Objective: Write out the lines below, from the line that contains "pose: elev=63.3 azim=230.5" up to and including the line that contains "Dot at: (254, 319)", as a JSON list of strings with one string per line. Leave out any blank lines.

Extracted material:
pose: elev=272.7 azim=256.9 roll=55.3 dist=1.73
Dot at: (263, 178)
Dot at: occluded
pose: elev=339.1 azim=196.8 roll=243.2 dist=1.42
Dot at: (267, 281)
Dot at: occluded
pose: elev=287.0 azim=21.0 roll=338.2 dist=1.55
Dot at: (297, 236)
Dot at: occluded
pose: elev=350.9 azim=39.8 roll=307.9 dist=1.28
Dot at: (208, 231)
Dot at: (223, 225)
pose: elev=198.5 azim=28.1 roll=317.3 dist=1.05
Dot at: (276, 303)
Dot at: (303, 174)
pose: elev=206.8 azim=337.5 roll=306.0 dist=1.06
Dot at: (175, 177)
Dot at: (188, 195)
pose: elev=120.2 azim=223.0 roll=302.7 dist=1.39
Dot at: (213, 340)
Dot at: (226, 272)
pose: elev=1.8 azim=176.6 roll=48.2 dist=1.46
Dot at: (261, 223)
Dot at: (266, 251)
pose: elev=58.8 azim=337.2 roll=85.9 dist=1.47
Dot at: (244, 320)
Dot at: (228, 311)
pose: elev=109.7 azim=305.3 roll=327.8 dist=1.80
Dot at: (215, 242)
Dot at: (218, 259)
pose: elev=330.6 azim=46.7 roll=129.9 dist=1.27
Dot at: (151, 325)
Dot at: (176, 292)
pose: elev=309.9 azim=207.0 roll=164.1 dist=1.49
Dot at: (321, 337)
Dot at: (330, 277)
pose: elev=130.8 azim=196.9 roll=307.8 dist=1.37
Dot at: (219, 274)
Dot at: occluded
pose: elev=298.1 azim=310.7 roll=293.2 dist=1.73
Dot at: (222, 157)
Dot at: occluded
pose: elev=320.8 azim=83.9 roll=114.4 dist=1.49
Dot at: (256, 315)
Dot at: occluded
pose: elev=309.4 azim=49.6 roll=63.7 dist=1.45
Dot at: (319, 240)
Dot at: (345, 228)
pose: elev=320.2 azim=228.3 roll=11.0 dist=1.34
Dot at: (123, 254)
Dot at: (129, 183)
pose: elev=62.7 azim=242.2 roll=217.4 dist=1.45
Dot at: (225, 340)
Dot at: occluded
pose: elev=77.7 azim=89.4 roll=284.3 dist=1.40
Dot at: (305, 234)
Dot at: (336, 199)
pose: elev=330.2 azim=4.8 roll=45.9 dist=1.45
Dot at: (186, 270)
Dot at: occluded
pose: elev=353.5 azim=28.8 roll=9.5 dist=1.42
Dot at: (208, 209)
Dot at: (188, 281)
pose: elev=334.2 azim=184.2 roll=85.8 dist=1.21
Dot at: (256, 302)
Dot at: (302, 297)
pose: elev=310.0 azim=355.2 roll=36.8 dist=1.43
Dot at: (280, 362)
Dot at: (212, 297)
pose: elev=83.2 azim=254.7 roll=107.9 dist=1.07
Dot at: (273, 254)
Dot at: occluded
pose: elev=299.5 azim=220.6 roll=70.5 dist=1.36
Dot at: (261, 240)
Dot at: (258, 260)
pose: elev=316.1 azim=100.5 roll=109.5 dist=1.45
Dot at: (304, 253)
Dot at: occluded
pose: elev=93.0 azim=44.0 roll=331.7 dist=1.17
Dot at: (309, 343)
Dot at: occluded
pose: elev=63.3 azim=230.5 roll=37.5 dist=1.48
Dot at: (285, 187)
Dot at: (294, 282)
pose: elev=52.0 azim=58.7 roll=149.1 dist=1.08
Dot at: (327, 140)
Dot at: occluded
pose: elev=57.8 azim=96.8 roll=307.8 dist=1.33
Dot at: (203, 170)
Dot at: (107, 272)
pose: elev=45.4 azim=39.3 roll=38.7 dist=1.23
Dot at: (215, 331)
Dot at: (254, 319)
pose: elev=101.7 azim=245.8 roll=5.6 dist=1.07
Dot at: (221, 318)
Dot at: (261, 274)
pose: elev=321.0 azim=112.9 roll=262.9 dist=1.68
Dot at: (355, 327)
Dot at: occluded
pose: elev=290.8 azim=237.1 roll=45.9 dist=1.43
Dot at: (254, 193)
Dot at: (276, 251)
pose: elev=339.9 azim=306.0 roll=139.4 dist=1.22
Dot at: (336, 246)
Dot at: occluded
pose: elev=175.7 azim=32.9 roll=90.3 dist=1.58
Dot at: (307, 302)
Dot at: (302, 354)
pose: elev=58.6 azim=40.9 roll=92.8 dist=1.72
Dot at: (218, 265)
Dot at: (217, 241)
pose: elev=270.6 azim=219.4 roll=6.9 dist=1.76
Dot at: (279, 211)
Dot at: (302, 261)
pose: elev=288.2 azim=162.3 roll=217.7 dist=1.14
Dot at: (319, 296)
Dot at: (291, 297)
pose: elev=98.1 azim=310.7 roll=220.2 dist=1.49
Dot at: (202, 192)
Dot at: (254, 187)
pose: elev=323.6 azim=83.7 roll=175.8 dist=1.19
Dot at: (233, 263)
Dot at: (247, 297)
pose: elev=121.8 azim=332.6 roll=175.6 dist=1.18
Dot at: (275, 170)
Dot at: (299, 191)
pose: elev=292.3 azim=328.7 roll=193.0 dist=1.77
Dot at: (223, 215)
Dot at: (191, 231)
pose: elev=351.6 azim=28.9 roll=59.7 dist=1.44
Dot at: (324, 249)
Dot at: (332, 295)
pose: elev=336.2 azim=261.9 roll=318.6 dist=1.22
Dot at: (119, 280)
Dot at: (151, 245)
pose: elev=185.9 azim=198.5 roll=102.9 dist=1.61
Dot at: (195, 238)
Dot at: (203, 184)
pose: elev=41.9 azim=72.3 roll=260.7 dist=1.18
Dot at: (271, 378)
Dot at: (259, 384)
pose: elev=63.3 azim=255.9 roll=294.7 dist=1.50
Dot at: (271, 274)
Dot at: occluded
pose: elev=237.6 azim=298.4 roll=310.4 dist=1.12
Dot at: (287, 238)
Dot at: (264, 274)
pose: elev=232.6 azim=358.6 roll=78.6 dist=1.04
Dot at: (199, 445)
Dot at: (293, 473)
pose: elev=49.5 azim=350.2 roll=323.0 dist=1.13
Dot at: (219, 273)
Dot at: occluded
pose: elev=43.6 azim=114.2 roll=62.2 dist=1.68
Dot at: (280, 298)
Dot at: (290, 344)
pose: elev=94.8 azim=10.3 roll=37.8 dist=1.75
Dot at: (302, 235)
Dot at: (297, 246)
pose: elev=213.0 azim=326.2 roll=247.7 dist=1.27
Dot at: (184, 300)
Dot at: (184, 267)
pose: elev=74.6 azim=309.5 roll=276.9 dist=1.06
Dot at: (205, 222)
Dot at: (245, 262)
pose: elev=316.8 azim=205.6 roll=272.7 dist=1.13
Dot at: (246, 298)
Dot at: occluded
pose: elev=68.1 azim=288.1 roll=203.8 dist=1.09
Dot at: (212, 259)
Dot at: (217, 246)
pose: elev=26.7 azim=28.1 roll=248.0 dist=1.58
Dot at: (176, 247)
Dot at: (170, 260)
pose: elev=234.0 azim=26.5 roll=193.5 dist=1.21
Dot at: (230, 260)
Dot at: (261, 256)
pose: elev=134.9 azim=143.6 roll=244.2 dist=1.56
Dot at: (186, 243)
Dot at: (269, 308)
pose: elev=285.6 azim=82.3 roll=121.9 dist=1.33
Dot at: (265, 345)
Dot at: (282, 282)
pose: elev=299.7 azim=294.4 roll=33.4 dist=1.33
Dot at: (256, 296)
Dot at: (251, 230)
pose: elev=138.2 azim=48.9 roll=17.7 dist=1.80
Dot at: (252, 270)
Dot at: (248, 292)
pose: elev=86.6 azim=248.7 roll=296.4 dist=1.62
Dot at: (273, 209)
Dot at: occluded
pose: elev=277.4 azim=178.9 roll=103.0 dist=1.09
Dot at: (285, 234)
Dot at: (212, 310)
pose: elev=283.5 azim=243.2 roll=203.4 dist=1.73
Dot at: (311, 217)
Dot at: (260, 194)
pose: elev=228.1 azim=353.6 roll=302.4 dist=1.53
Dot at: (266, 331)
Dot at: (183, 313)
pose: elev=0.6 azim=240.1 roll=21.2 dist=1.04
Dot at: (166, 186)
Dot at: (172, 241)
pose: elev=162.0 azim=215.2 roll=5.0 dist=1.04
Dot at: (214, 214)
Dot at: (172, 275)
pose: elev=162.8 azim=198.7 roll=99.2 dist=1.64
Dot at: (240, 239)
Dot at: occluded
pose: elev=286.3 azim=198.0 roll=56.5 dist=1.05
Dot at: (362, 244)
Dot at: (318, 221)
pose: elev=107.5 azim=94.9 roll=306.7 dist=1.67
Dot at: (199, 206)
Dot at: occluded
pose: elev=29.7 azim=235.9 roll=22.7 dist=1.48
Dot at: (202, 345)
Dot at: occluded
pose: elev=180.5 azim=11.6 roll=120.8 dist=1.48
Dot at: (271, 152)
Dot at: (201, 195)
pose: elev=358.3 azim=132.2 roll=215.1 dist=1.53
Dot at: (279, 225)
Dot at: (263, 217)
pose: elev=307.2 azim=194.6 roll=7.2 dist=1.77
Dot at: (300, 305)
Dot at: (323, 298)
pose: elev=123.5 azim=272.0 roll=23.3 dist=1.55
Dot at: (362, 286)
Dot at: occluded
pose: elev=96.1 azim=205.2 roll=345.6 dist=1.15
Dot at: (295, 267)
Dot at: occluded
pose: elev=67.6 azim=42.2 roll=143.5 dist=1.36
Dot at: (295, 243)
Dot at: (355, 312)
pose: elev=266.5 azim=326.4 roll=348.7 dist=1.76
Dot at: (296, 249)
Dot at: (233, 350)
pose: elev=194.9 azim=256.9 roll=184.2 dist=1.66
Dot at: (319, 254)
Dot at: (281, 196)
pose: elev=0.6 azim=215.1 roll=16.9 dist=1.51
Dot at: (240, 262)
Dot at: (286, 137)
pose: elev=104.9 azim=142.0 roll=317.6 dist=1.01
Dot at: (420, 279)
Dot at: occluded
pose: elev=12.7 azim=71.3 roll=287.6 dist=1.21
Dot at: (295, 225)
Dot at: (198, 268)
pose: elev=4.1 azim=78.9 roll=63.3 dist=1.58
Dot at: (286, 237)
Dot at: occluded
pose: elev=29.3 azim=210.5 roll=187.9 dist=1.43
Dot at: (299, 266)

Answer to this task:
[
  "pose: elev=63.3 azim=230.5 roll=37.5 dist=1.48",
  "Dot at: (285, 187)",
  "Dot at: (294, 282)",
  "pose: elev=52.0 azim=58.7 roll=149.1 dist=1.08",
  "Dot at: (327, 140)",
  "Dot at: occluded",
  "pose: elev=57.8 azim=96.8 roll=307.8 dist=1.33",
  "Dot at: (203, 170)",
  "Dot at: (107, 272)",
  "pose: elev=45.4 azim=39.3 roll=38.7 dist=1.23",
  "Dot at: (215, 331)",
  "Dot at: (254, 319)"
]